Le Tribunal de commerce de Grenoble, statuant le huit octobre deux mille vingt-cinq, a été saisi d’une déclaration de cessation des paiements. Après audition en chambre du conseil, il a constaté l’état de cessation des paiements et l’impossibilité manifeste de redressement. Le tribunal a donc prononcé l’ouverture d’une liquidation judiciaire simplifiée en application des articles L.640-1 et L.641-2 du code de commerce. Cette décision illustre le contrôle strict des conditions d’accès à cette procédure allégée.

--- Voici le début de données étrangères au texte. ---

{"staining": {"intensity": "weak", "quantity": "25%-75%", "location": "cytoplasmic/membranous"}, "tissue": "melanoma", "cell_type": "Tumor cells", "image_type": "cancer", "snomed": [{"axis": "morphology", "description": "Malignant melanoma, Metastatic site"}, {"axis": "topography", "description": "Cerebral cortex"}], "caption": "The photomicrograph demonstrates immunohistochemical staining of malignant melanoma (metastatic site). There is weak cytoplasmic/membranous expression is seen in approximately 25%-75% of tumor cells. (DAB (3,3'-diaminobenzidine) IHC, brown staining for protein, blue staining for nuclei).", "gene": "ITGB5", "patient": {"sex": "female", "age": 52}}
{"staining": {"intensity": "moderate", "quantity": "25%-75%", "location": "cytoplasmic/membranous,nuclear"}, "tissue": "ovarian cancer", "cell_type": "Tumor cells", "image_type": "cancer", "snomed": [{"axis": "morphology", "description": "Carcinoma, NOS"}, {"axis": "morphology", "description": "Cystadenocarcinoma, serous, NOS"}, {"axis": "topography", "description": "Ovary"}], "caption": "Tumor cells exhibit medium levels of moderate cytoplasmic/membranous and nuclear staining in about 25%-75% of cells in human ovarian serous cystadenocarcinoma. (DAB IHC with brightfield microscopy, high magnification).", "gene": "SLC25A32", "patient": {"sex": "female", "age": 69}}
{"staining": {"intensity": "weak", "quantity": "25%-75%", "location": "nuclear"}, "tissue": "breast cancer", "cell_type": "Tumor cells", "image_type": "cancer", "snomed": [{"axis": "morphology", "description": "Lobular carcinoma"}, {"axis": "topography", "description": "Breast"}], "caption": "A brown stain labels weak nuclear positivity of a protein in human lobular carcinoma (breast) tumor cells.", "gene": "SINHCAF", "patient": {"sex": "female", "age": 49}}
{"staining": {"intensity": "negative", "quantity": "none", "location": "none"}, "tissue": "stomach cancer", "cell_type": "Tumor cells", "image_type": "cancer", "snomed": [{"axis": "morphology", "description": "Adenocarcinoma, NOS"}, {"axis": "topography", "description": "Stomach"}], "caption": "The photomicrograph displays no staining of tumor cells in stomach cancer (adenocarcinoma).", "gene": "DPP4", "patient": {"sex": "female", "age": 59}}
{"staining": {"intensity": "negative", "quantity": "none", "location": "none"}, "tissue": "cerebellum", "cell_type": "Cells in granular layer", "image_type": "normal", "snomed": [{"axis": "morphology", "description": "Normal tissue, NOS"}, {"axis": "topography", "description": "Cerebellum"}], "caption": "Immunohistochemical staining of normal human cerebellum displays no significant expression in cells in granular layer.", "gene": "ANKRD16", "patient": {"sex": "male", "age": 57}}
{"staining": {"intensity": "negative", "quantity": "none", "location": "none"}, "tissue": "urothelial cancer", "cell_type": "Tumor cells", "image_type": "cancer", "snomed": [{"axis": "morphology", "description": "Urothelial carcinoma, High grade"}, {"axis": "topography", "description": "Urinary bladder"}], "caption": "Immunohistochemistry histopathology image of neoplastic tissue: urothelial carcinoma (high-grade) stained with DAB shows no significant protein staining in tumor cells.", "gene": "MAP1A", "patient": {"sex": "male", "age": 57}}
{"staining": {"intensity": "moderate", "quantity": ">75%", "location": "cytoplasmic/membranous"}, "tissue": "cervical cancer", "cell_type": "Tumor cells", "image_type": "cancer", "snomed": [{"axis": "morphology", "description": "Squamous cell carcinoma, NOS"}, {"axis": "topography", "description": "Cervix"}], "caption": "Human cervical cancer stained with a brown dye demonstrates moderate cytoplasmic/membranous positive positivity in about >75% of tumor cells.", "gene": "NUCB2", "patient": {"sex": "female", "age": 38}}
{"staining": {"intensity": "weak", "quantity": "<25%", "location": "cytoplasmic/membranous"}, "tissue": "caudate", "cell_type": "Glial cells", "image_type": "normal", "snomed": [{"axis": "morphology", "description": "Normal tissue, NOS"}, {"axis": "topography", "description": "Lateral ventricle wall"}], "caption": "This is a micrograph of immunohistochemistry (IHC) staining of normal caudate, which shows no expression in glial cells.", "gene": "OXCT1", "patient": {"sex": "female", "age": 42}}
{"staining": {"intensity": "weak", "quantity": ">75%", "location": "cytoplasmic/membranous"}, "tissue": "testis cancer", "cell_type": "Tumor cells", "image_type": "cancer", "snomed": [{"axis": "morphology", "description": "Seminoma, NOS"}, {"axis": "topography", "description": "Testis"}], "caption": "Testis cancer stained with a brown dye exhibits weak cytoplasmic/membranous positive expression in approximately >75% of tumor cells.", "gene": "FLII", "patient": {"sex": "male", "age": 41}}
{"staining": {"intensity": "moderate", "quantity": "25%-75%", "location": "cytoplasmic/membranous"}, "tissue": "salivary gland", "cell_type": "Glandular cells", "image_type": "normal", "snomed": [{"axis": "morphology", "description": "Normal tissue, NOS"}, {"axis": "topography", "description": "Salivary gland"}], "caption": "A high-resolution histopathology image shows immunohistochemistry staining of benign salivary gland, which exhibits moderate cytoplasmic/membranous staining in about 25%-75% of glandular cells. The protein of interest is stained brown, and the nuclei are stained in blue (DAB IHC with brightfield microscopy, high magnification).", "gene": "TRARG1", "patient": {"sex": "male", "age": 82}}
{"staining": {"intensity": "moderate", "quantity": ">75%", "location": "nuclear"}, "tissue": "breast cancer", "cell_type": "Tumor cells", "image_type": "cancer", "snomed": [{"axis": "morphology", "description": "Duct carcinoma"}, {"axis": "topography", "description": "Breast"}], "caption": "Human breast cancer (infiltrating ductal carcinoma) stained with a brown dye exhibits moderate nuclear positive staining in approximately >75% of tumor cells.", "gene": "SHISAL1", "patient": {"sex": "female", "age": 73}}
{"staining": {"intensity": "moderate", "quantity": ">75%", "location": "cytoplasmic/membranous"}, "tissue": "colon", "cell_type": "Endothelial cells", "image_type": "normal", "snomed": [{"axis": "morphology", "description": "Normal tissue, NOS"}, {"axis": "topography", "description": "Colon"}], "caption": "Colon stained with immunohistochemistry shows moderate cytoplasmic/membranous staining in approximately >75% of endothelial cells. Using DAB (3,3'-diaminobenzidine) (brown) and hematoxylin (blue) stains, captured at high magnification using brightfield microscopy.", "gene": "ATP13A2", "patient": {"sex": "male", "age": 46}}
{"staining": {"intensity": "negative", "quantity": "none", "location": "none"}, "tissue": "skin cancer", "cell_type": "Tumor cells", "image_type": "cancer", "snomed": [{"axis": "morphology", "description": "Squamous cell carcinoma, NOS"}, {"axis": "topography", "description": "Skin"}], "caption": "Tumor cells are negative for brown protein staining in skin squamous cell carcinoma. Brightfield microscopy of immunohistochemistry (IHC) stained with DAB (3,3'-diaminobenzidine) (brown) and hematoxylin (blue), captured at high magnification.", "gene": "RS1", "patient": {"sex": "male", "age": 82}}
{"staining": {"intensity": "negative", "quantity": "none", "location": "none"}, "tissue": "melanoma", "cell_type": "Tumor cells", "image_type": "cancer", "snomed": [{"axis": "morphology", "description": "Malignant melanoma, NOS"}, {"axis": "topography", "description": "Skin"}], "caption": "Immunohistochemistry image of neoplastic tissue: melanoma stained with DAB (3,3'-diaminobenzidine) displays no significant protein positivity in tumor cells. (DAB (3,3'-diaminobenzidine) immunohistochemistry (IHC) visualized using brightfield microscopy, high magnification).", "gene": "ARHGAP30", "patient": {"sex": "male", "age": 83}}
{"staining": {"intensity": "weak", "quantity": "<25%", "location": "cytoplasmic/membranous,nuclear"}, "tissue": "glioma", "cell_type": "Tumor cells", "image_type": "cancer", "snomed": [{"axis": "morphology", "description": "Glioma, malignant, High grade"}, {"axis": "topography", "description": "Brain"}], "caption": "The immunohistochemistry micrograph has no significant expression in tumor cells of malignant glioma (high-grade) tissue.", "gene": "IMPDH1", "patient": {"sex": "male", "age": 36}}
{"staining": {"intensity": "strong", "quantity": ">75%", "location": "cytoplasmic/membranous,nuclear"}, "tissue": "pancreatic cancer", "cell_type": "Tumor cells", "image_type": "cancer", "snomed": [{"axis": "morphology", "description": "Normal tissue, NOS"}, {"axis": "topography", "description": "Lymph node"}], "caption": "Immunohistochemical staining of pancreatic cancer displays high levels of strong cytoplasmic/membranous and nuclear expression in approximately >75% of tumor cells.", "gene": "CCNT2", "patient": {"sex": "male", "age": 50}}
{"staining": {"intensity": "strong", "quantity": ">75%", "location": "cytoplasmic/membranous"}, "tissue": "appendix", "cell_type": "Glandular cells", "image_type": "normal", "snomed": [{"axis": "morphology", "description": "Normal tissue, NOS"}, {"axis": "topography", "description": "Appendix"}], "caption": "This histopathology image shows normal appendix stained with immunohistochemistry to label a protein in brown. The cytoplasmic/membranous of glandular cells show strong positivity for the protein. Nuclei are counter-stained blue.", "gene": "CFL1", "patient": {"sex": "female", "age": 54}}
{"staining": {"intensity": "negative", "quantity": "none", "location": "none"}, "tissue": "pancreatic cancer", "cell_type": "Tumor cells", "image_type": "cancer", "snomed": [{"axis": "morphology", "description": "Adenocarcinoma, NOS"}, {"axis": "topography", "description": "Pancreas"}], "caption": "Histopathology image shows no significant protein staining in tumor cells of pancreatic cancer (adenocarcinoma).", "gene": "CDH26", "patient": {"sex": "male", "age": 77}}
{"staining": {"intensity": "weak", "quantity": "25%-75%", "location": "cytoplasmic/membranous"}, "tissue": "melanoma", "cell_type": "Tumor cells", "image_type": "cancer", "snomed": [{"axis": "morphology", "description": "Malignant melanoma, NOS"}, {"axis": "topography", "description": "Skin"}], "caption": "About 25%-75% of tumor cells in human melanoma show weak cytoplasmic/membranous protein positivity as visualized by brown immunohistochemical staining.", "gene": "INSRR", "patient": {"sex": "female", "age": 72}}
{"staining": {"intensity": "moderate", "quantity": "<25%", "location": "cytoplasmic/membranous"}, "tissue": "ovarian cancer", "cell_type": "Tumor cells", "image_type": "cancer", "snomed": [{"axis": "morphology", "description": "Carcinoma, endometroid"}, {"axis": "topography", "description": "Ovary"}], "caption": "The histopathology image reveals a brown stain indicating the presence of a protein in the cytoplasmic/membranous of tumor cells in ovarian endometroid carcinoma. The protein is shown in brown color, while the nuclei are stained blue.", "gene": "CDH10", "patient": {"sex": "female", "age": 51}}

Les conditions légales du prononcé de la liquidation simplifiée
Le tribunal vérifie d’abord la situation économique objective du débiteur. La décision s’appuie sur les déclarations de la gérante concernant l’absence d’actif immobilier. Elle précise également que « dans les six mois qui ont précédé l’ouverture de la procédure elle n’a jamais employé plus de un salarié ni réalisé un chiffre d’affaires supérieur à 300.000 € » (Motifs). Ces éléments sont directement comparés aux seuils légaux fixés par décret.
La qualification juridique opérée conduit alors au prononcé de la procédure simplifiée. Le tribunal estime que les conditions cumulatives de l’article L.641-2 sont remplies. Il en déduit qu’ »il convient de prononcer à son égard la liquidation judiciaire simplifiée, tout redressement de son entreprise s’avérant impossible » (Motifs). Cette appréciation in concreto est essentielle pour justifier le choix procédural.
La mise en œuvre pratique de la procédure allégée
Le jugement organise immédiatement les mesures d’administration de la liquidation. Il désigne un juge-commissaire et un liquidateur judiciaire sans délai. Il missionne également un commissaire de justice pour réaliser l’inventaire du patrimoine, comme prévu à l’article L.622-6. Ces nominations rapides visent à garantir une gestion efficace et sécurisée de l’actif.
Le tribunal fixe ensuite un calendrier procédural strict pour accélérer la liquidation. Il impose l’établissement de la liste des créances dans un délai de cinq mois. Surtout, il rappelle que « la clôture de la procédure devra être examinée par le tribunal dans les six mois » (Dispositif). Cette temporalité contrainte est la marque distinctive de la procédure simplifiée, visant une clôture expéditive.
Cette décision confirme une application rigoureuse des critères de la liquidation simplifiée. Elle rejoint une jurisprudence constante sur le sujet, comme l’illustre un arrêt antérieur qui statuait également qu’ »il sera donc fait application des règles de la procédure de liquidation judiciaire simplifiée » (Tribunal de commerce de Saint-Brieuc, le 25 mars 2026, n°2026002167). Le juge grenoblois assure ainsi une application uniforme du droit des entreprises en difficulté.